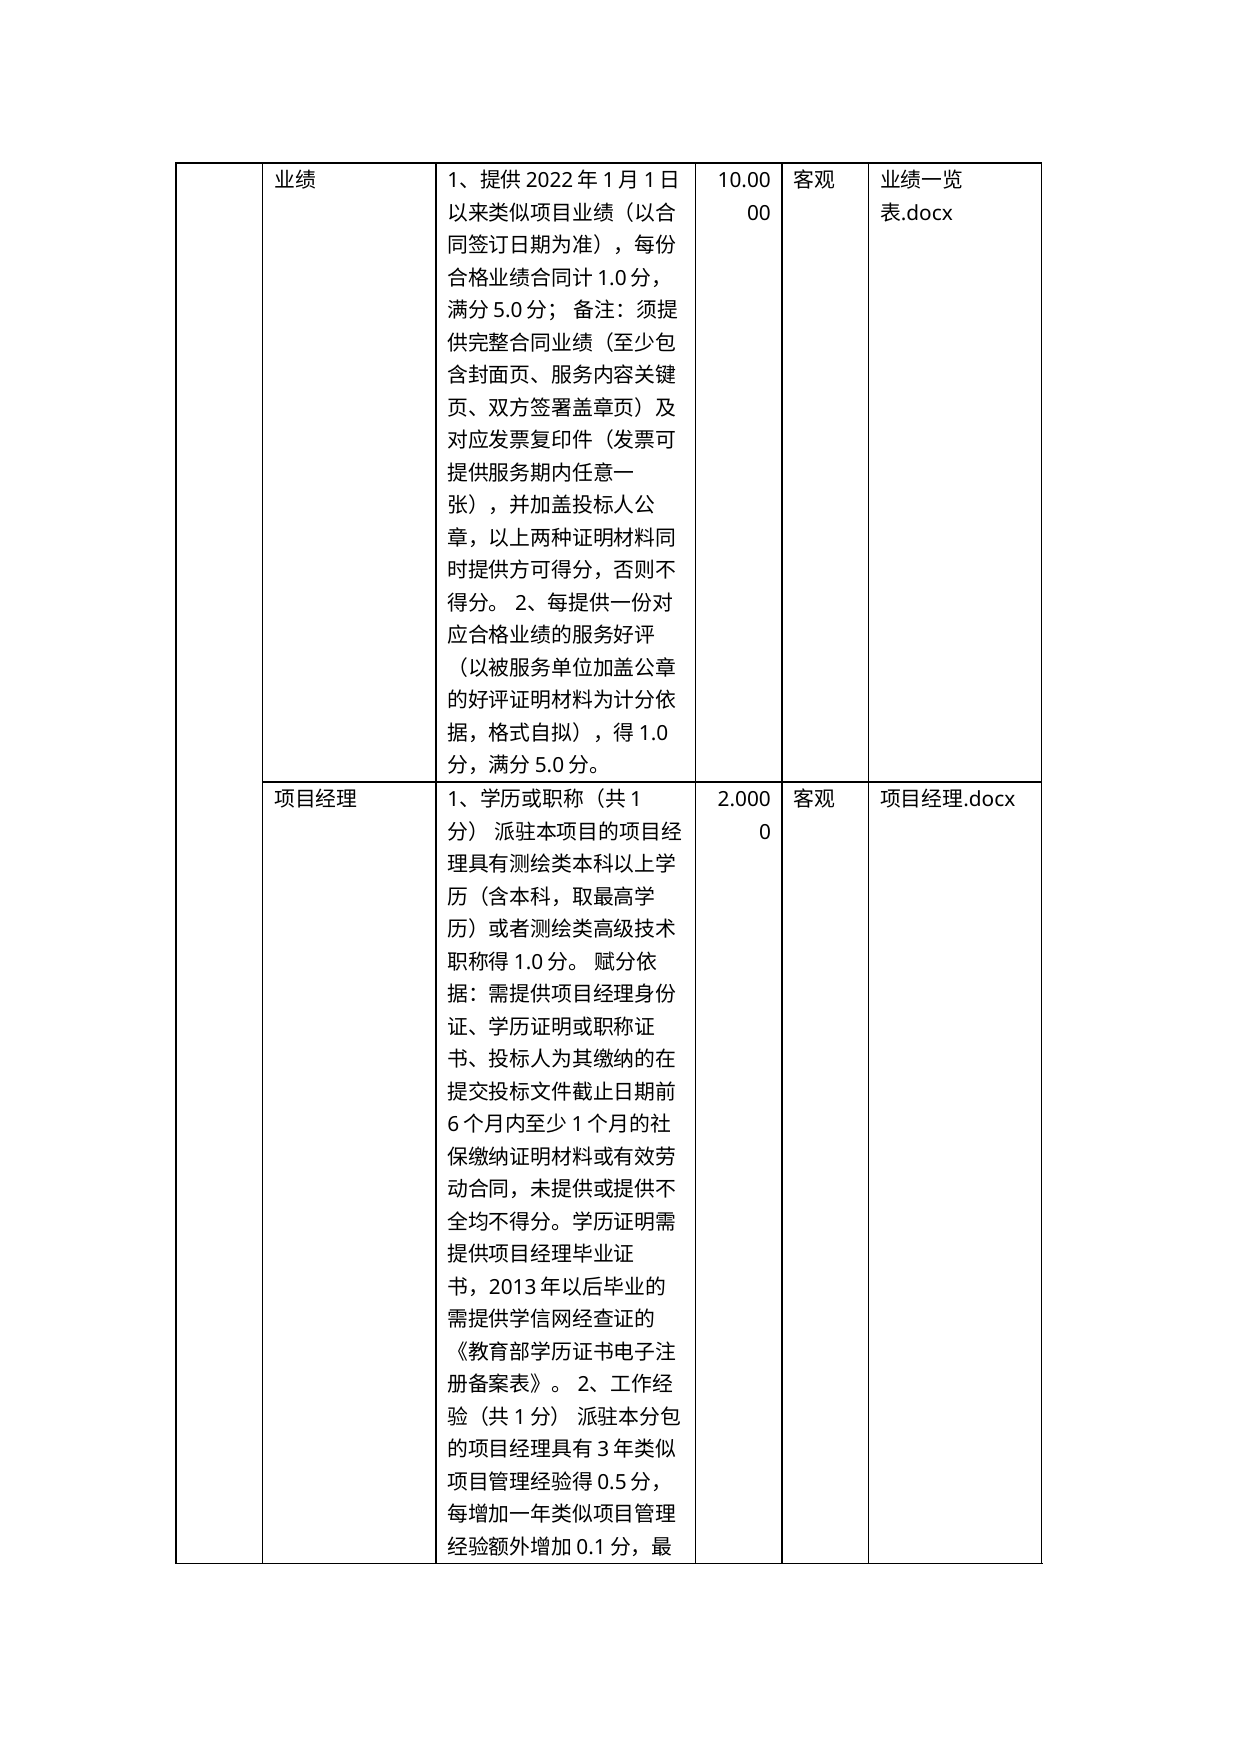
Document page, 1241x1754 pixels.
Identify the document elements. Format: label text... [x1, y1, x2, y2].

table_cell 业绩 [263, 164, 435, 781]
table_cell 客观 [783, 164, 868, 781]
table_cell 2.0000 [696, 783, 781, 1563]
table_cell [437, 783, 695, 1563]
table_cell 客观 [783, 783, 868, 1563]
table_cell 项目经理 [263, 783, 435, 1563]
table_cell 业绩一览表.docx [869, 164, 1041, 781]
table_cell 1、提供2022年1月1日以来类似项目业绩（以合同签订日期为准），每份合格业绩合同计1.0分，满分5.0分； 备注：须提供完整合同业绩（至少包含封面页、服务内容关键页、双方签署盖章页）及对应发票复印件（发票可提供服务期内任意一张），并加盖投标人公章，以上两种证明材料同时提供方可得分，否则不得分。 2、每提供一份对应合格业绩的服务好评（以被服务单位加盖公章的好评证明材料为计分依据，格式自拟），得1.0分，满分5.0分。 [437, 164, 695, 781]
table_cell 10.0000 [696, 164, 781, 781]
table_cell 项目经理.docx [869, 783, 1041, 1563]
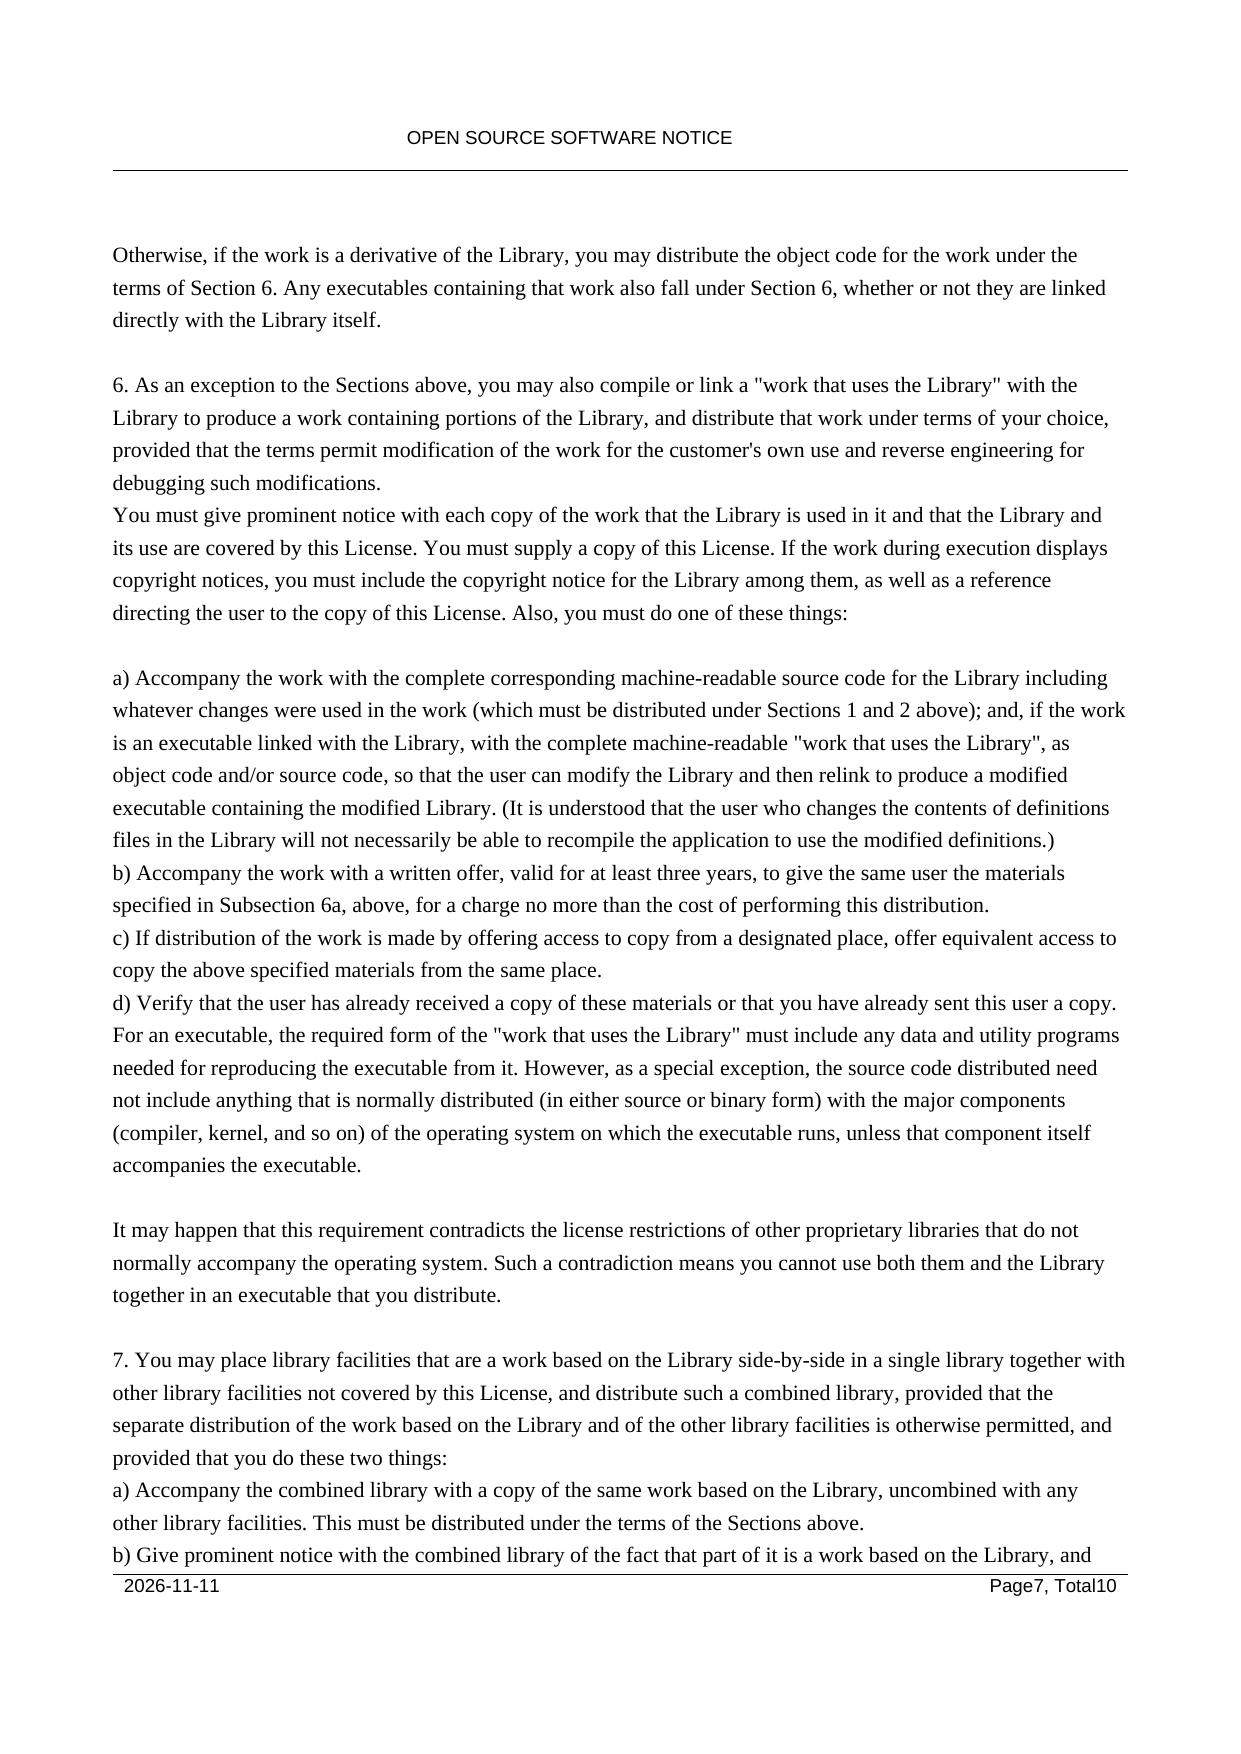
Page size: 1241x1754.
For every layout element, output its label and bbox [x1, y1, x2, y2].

__Exercise aim__.
Starting at the line that holds "Identify the document" and stopping at the last line of the listing above, write out each line exactly as it appears, and omit the pictures.

__The completed task__.
Identify the document elements. Format: label text... [x1, y1, x2, y2].

table_cell 业绩 [263, 164, 435, 781]
table_cell 客观 [783, 164, 868, 781]
table_cell 2.0000 [696, 783, 781, 1563]
table_cell [437, 783, 695, 1563]
table_cell 客观 [783, 783, 868, 1563]
table_cell 项目经理 [263, 783, 435, 1563]
table_cell 业绩一览表.docx [869, 164, 1041, 781]
table_cell 1、提供2022年1月1日以来类似项目业绩（以合同签订日期为准），每份合格业绩合同计1.0分，满分5.0分； 备注：须提供完整合同业绩（至少包含封面页、服务内容关键页、双方签署盖章页）及对应发票复印件（发票可提供服务期内任意一张），并加盖投标人公章，以上两种证明材料同时提供方可得分，否则不得分。 2、每提供一份对应合格业绩的服务好评（以被服务单位加盖公章的好评证明材料为计分依据，格式自拟），得1.0分，满分5.0分。 [437, 164, 695, 781]
table_cell 10.0000 [696, 164, 781, 781]
table_cell 项目经理.docx [869, 783, 1041, 1563]
Page size: 1241x1754.
For every layout element, output its label and bbox [x1, y1, x2, y2].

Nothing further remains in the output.